:: What to work on ::
When you reach the line containing "left hip: (331, 812)" in the entries below, begin reproducing lines exactly, and stop once the line containing "right back paw: (291, 974)" is done.

Stored data entries:
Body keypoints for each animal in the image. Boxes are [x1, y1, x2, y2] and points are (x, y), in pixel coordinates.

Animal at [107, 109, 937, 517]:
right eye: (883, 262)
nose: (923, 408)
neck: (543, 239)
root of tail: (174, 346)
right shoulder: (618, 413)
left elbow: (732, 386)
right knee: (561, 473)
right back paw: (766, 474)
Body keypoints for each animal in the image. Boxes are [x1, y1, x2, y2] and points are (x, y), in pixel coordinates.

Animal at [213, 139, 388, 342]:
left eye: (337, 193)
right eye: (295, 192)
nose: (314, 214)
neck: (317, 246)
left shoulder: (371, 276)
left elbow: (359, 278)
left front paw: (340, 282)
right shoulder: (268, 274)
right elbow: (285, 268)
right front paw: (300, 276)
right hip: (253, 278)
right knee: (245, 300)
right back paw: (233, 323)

---

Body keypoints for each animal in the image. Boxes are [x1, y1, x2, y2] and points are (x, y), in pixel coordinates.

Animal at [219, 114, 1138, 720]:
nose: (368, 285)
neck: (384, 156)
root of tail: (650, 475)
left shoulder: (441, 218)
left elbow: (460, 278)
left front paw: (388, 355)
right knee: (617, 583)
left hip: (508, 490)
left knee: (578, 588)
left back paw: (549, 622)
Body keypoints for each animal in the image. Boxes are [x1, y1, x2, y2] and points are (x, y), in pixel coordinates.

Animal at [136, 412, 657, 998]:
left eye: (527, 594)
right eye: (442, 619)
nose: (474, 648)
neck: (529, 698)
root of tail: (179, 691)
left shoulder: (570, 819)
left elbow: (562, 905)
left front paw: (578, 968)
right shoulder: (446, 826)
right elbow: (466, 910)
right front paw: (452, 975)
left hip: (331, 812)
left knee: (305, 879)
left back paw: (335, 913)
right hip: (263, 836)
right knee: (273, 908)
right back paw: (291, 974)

:: Problem solution ::
left hip: (331, 812)
left knee: (305, 879)
left back paw: (335, 913)
right hip: (263, 836)
right knee: (273, 908)
right back paw: (291, 974)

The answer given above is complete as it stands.